The model, called GameNGen, was made by Dani Valevski at Google Research and his colleagues, who declined to speak to New Scientist. According to their paper on the research, the AI can be played for up to 20 seconds while retaining all the features of the original, such as scores, ammunition levels and map layouts. Players can attack enemies, open doors and interact with the environment as usual.
After this period, the model begins to run out of memory and the illusion falls apart.
Regardless of the technology, isn't this essentially creating a facsimile of a game that already exists? So the tech isn't really about creating a new game, it's about replicating something that already exists in a fairly inefficient manner. That doesn't really help you to create something new, like I'm not going to be able to come up with an idea for a new game, throw it at this AI, and get something playable out of it.
That and the fact it "can be played for up to 20 seconds" before "the model begins to run out of memory" seems like, I don't know, a fairly major roadblock?

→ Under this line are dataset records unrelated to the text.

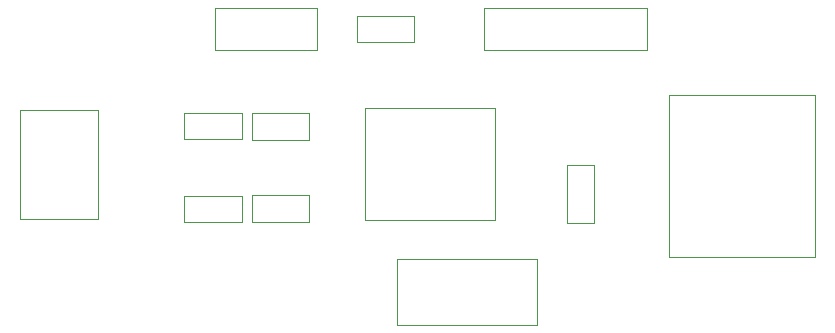
<source format=gbr>
%TF.GenerationSoftware,KiCad,Pcbnew,5.1.4-3.fc30*%
%TF.CreationDate,2019-10-19T14:32:08+02:00*%
%TF.ProjectId,ft232rl_converter_v1,66743233-3272-46c5-9f63-6f6e76657274,1.0*%
%TF.SameCoordinates,PX4fefde0PY4d83c00*%
%TF.FileFunction,Other,User*%
%FSLAX46Y46*%
G04 Gerber Fmt 4.6, Leading zero omitted, Abs format (unit mm)*
G04 Created by KiCad (PCBNEW 5.1.4-3.fc30) date 2019-10-19 14:32:08*
%MOMM*%
%LPD*%
G04 APERTURE LIST*
%ADD10C,0.050000*%
G04 APERTURE END LIST*
D10*
%TO.C,U1*%
X29345000Y20625000D02*
X29345000Y11125000D01*
X40345000Y20625000D02*
X40345000Y11125000D01*
X40345000Y11125000D02*
X29345000Y11125000D01*
X40345000Y20625000D02*
X29345000Y20625000D01*
%TO.C,J3*%
X39475000Y29105000D02*
X39475000Y25505000D01*
X53225000Y29105000D02*
X39475000Y29105000D01*
X53225000Y25505000D02*
X53225000Y29105000D01*
X39475000Y25505000D02*
X53225000Y25505000D01*
%TO.C,Y1*%
X43960000Y7880000D02*
X32060000Y7880000D01*
X43960000Y2280000D02*
X43960000Y7880000D01*
X32060000Y2280000D02*
X43960000Y2280000D01*
X32060000Y7880000D02*
X32060000Y2280000D01*
%TO.C,FB1*%
X14060000Y20246700D02*
X18960000Y20246700D01*
X14060000Y18006700D02*
X14060000Y20246700D01*
X18960000Y18006700D02*
X14060000Y18006700D01*
X18960000Y20246700D02*
X18960000Y18006700D01*
%TO.C,J2*%
X67446000Y21739000D02*
X55096000Y21739000D01*
X67446000Y7989000D02*
X67446000Y21739000D01*
X55096000Y7989000D02*
X67446000Y7989000D01*
X55096000Y21739000D02*
X55096000Y7989000D01*
%TO.C,C1*%
X24675000Y17930000D02*
X19775000Y17930000D01*
X24675000Y20170000D02*
X24675000Y17930000D01*
X19775000Y20170000D02*
X24675000Y20170000D01*
X19775000Y17930000D02*
X19775000Y20170000D01*
%TO.C,C2*%
X18960000Y10945000D02*
X14060000Y10945000D01*
X18960000Y13185000D02*
X18960000Y10945000D01*
X14060000Y13185000D02*
X18960000Y13185000D01*
X14060000Y10945000D02*
X14060000Y13185000D01*
%TO.C,C3*%
X19775000Y13250000D02*
X24675000Y13250000D01*
X19775000Y11010000D02*
X19775000Y13250000D01*
X24675000Y11010000D02*
X19775000Y11010000D01*
X24675000Y13250000D02*
X24675000Y11010000D01*
%TO.C,C4*%
X46505000Y10885000D02*
X46505000Y15785000D01*
X48745000Y10885000D02*
X46505000Y10885000D01*
X48745000Y15785000D02*
X48745000Y10885000D01*
X46505000Y15785000D02*
X48745000Y15785000D01*
%TO.C,J1*%
X180000Y20475000D02*
X6780000Y20475000D01*
X6780000Y20475000D02*
X6780000Y11275000D01*
X6780000Y11275000D02*
X180000Y11275000D01*
X180000Y11275000D02*
X180000Y20475000D01*
%TO.C,JP1*%
X25295000Y25505000D02*
X25295000Y29105000D01*
X16645000Y25505000D02*
X25295000Y25505000D01*
X16645000Y29105000D02*
X16645000Y25505000D01*
X25295000Y29105000D02*
X16645000Y29105000D01*
%TO.C,R1*%
X28665000Y28425000D02*
X33565000Y28425000D01*
X28665000Y26185000D02*
X28665000Y28425000D01*
X33565000Y26185000D02*
X28665000Y26185000D01*
X33565000Y28425000D02*
X33565000Y26185000D01*
%TD*%
M02*

</source>
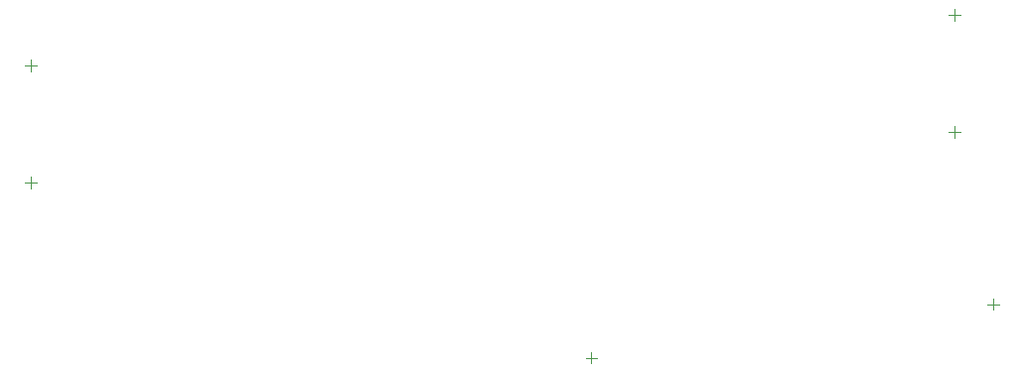
<source format=gbr>
%TF.GenerationSoftware,Altium Limited,Altium Designer,21.6.4 (81)*%
G04 Layer_Color=32768*
%FSLAX43Y43*%
%MOMM*%
%TF.SameCoordinates,3FCC9EDD-E33D-4AE7-AC82-89E58AA9E509*%
%TF.FilePolarity,Positive*%
%TF.FileFunction,Other,Top_Component_Center*%
%TF.Part,Single*%
G01*
G75*
%TA.AperFunction,NonConductor*%
%ADD120C,0.100*%
%ADD167C,0.050*%
D120*
X53315Y7744D02*
X54315D01*
X53815Y7244D02*
Y8244D01*
X88036Y11819D02*
Y12819D01*
X87536Y12319D02*
X88536D01*
D167*
X6000Y22171D02*
Y23171D01*
X5500Y22671D02*
X6500D01*
X5500Y32675D02*
X6500D01*
X6000Y32175D02*
Y33175D01*
X84734Y36497D02*
Y37497D01*
X84234Y36997D02*
X85234D01*
X84734Y26515D02*
Y27515D01*
X84234Y27015D02*
X85234D01*
%TF.MD5,821dc2756f6c1f7cb89102d4826c4030*%
M02*

</source>
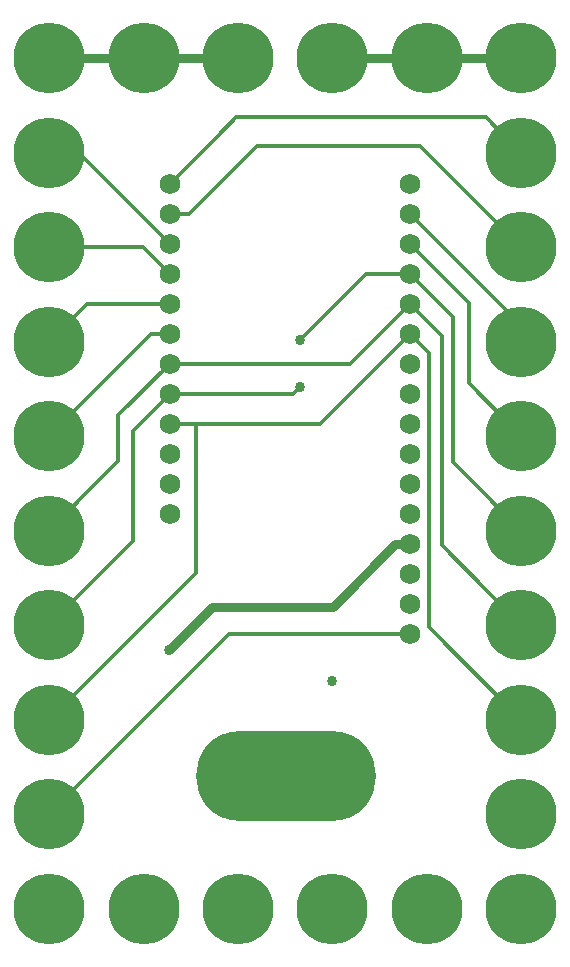
<source format=gtl>
%TF.GenerationSoftware,KiCad,Pcbnew,4.0.7-e2-6376~58~ubuntu16.04.1*%
%TF.CreationDate,2018-02-08T08:24:49-08:00*%
%TF.ProjectId,6x10-Feather-Huzzah-ESP8266,367831302D466561746865722D48757A,1.0*%
%TF.FileFunction,Copper,L1,Top,Signal*%
%FSLAX46Y46*%
G04 Gerber Fmt 4.6, Leading zero omitted, Abs format (unit mm)*
G04 Created by KiCad (PCBNEW 4.0.7-e2-6376~58~ubuntu16.04.1) date Thu Feb  8 08:24:49 2018*
%MOMM*%
%LPD*%
G01*
G04 APERTURE LIST*
%ADD10C,0.350000*%
%ADD11O,15.240000X7.620000*%
%ADD12C,1.727200*%
%ADD13C,6.000000*%
%ADD14C,0.863600*%
%ADD15C,0.762000*%
%ADD16C,0.330200*%
%ADD17C,0.350000*%
G04 APERTURE END LIST*
D10*
D11*
X82804000Y-94107000D03*
D12*
X93291000Y-82044400D03*
X93291000Y-79504400D03*
X93291000Y-76964400D03*
X93291000Y-71884400D03*
X93291000Y-69344400D03*
X93291000Y-66804400D03*
X93291000Y-64264400D03*
X93291000Y-61724400D03*
X93291000Y-59184400D03*
X93291000Y-56644400D03*
X93291000Y-54104400D03*
X93291000Y-51564400D03*
X93291000Y-49024400D03*
X93291000Y-46484400D03*
X72971000Y-46484400D03*
X72971000Y-54104400D03*
X72971000Y-59184400D03*
X72971000Y-56644400D03*
X72971000Y-69344400D03*
X72971000Y-66804400D03*
X72971000Y-64264400D03*
X72971000Y-61724400D03*
X72971000Y-71884400D03*
X72971000Y-49024400D03*
X72971000Y-51564400D03*
D13*
X62743000Y-73307400D03*
X62744000Y-81307400D03*
X62744000Y-97307400D03*
X62744000Y-65307400D03*
X62744000Y-89307400D03*
X62743000Y-57307400D03*
X62743000Y-49307400D03*
X62744000Y-105307400D03*
X70743000Y-105307400D03*
X78743000Y-105307400D03*
X94743000Y-105307400D03*
X78743000Y-33307400D03*
X86743000Y-33307400D03*
X62744000Y-33307400D03*
X70743000Y-33307400D03*
X102743000Y-33307400D03*
X102743000Y-49307400D03*
X102743000Y-57307400D03*
X102743000Y-65307400D03*
X102743000Y-73307400D03*
X102743000Y-81307400D03*
X102743000Y-89307400D03*
X102743000Y-97307400D03*
X102743000Y-105307400D03*
D12*
X72971000Y-43944400D03*
X93291000Y-43944400D03*
D13*
X62743000Y-41307400D03*
X102743000Y-41307400D03*
D12*
X93291000Y-74485900D03*
D13*
X86743000Y-105307400D03*
X94743000Y-33307400D03*
D14*
X86743000Y-86052400D03*
X83997800Y-57150000D03*
X83997800Y-61137800D03*
X72898000Y-83388200D03*
D15*
X70743000Y-33307400D02*
X74985640Y-33307400D01*
X74985640Y-33307400D02*
X78743000Y-33307400D01*
X62744000Y-33307400D02*
X66986640Y-33307400D01*
X66986640Y-33307400D02*
X70743000Y-33307400D01*
D16*
X85671000Y-64264400D02*
X75057000Y-64264400D01*
X75057000Y-64264400D02*
X72971000Y-64264400D01*
X62744000Y-89307400D02*
X75158600Y-76892800D01*
X75158600Y-76892800D02*
X75158600Y-64366000D01*
X75158600Y-64366000D02*
X75057000Y-64264400D01*
X93291000Y-56644400D02*
X85671000Y-64264400D01*
X72971000Y-64264400D02*
X74192314Y-64264400D01*
X94945200Y-58298600D02*
X94945200Y-81509600D01*
X94945200Y-81509600D02*
X102743000Y-89307400D01*
X93291000Y-56644400D02*
X94945200Y-58298600D01*
X72971000Y-59184400D02*
X88211000Y-59184400D01*
X88211000Y-59184400D02*
X93291000Y-54104400D01*
X68605400Y-67437000D02*
X68605400Y-63550000D01*
X68605400Y-63550000D02*
X72971000Y-59184400D01*
X65742999Y-70299401D02*
X68605400Y-67437000D01*
X62743000Y-73307400D02*
X65742999Y-70307401D01*
X65742999Y-70307401D02*
X65742999Y-70299401D01*
X93291000Y-54104400D02*
X95986600Y-56800000D01*
X95986600Y-56800000D02*
X95986600Y-74551000D01*
X99743001Y-78307401D02*
X102743000Y-81307400D01*
X95986600Y-74551000D02*
X99743001Y-78307401D01*
X93291000Y-51564400D02*
X89583400Y-51564400D01*
X89583400Y-51564400D02*
X83997800Y-57150000D01*
X83411200Y-61724400D02*
X83997800Y-61137800D01*
X72971000Y-61724400D02*
X83411200Y-61724400D01*
X69850000Y-74201400D02*
X69850000Y-64845400D01*
X69850000Y-64845400D02*
X72971000Y-61724400D01*
X62744000Y-81307400D02*
X69850000Y-74201400D01*
X93291000Y-51564400D02*
X96926400Y-55199800D01*
X96926400Y-55199800D02*
X96926400Y-67490800D01*
X96926400Y-67490800D02*
X99743001Y-70307401D01*
X99743001Y-70307401D02*
X102743000Y-73307400D01*
D15*
X76504800Y-79781400D02*
X72898000Y-83388200D01*
X86774186Y-79781400D02*
X76504800Y-79781400D01*
X93291000Y-74485900D02*
X92069686Y-74485900D01*
X92069686Y-74485900D02*
X86774186Y-79781400D01*
X94743000Y-33307400D02*
X102743000Y-33307400D01*
X86743000Y-33307400D02*
X94743000Y-33307400D01*
D16*
X93291000Y-82044400D02*
X78007000Y-82044400D01*
X78007000Y-82044400D02*
X62744000Y-97307400D01*
X98272600Y-54006000D02*
X98272600Y-60837000D01*
X98272600Y-60837000D02*
X102743000Y-65307400D01*
X93291000Y-49024400D02*
X98272600Y-54006000D01*
X93291000Y-46484400D02*
X102743000Y-55936400D01*
X102743000Y-55936400D02*
X102743000Y-57307400D01*
X80314800Y-40741600D02*
X94177200Y-40741600D01*
X94177200Y-40741600D02*
X102743000Y-49307400D01*
X74572000Y-46484400D02*
X80314800Y-40741600D01*
X72971000Y-46484400D02*
X74572000Y-46484400D01*
X72971000Y-54104400D02*
X65946000Y-54104400D01*
X65946000Y-54104400D02*
X62743000Y-57307400D01*
X72971000Y-56644400D02*
X71407000Y-56644400D01*
X71407000Y-56644400D02*
X62744000Y-65307400D01*
X72971000Y-49024400D02*
X65254000Y-41307400D01*
X65254000Y-41307400D02*
X62743000Y-41307400D01*
X62743000Y-49307400D02*
X70714000Y-49307400D01*
X70714000Y-49307400D02*
X72971000Y-51564400D01*
X72971000Y-43944400D02*
X77139800Y-39775600D01*
X102743000Y-41307400D02*
X99743001Y-38307401D01*
X77139800Y-39775600D02*
X77672400Y-39243000D01*
X99743001Y-38307401D02*
X78607999Y-38307401D01*
X78607999Y-38307401D02*
X77139800Y-39775600D01*
D17*
X86743000Y-86052400D03*
X83997800Y-57150000D03*
X83997800Y-61137800D03*
X72898000Y-83388200D03*
X93291000Y-82044400D03*
X93291000Y-79504400D03*
X93291000Y-76964400D03*
X93291000Y-71884400D03*
X93291000Y-69344400D03*
X93291000Y-66804400D03*
X93291000Y-64264400D03*
X93291000Y-61724400D03*
X93291000Y-59184400D03*
X93291000Y-56644400D03*
X93291000Y-54104400D03*
X93291000Y-51564400D03*
X93291000Y-49024400D03*
X93291000Y-46484400D03*
X72971000Y-46484400D03*
X72971000Y-54104400D03*
X72971000Y-59184400D03*
X72971000Y-56644400D03*
X72971000Y-69344400D03*
X72971000Y-66804400D03*
X72971000Y-64264400D03*
X72971000Y-61724400D03*
X72971000Y-71884400D03*
X72971000Y-49024400D03*
X72971000Y-51564400D03*
X62743000Y-73307400D03*
X62744000Y-81307400D03*
X62744000Y-97307400D03*
X62744000Y-65307400D03*
X62744000Y-89307400D03*
X62743000Y-57307400D03*
X62743000Y-49307400D03*
X62744000Y-105307400D03*
X70743000Y-105307400D03*
X78743000Y-105307400D03*
X94743000Y-105307400D03*
X78743000Y-33307400D03*
X86743000Y-33307400D03*
X62744000Y-33307400D03*
X70743000Y-33307400D03*
X102743000Y-33307400D03*
X102743000Y-49307400D03*
X102743000Y-57307400D03*
X102743000Y-65307400D03*
X102743000Y-73307400D03*
X102743000Y-81307400D03*
X102743000Y-89307400D03*
X102743000Y-97307400D03*
X102743000Y-105307400D03*
X72971000Y-43944400D03*
X93291000Y-43944400D03*
X62743000Y-41307400D03*
X102743000Y-41307400D03*
X93291000Y-74485900D03*
X86743000Y-105307400D03*
X94743000Y-33307400D03*
M02*

</source>
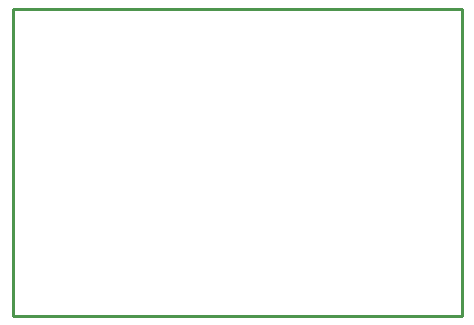
<source format=gko>
G04 Layer: BoardOutlineLayer*
G04 EasyEDA v6.5.39, 2023-12-18 19:06:56*
G04 b3e2410d46ed40f7919fa36850a0afc5,10*
G04 Gerber Generator version 0.2*
G04 Scale: 100 percent, Rotated: No, Reflected: No *
G04 Dimensions in millimeters *
G04 leading zeros omitted , absolute positions ,4 integer and 5 decimal *
%FSLAX45Y45*%
%MOMM*%

%ADD10C,0.2540*%
D10*
X699998Y4199991D02*
G01*
X4499990Y4199991D01*
X4499990Y1599996D01*
X699998Y1599996D01*
X699998Y4199991D01*

%LPD*%
M02*

</source>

I'm more taking issue with this quote from the article:
"Researchers behind the project say similar AI models could be used to create games from scratch in the future, just as they create text and images today."
This doesn't strike me as something that can create a game from scratch, it's something that can take an existing game and replicate it without having access to the underlying source code, and use an immense amount of processing power to do it.
Since it seems they're using generative AI based technology underneath it, they're effectively building a Doom model. You might be able to spin a Doom clone off from that but I don't see it as something you could practically throw another game type at.
That being said as I said in a different reply, I was viewing it through the lens of something more product based rather than that of a research project. As a field of research, it's an interesting topic. But I'm not sure how you connect it to "create games from scratch" if you don't already have an existing game available to train the model on.
Why do you think it needs an existing game to train the model on? They used Doom precisely because it already exists.
The entire point to the research paper was to see if humans could tell the difference between the generated content and the real game, that way they have a measurable metric of how viable this technology is even if only in theory, that means that they have to make something that's based off a real game.
Obviously the technology isn't commercially viable yet. But the fact that it looks even remotely like Doom shows that there is promise to the technology.
It's an exponential increase as well and humans are very bad at judging exponential increases they look at something like this and they see no promise in it because they can't see that four or five iterations down the line (and in the world of AI that could very easily be 3 months) it will be hundreds of times better.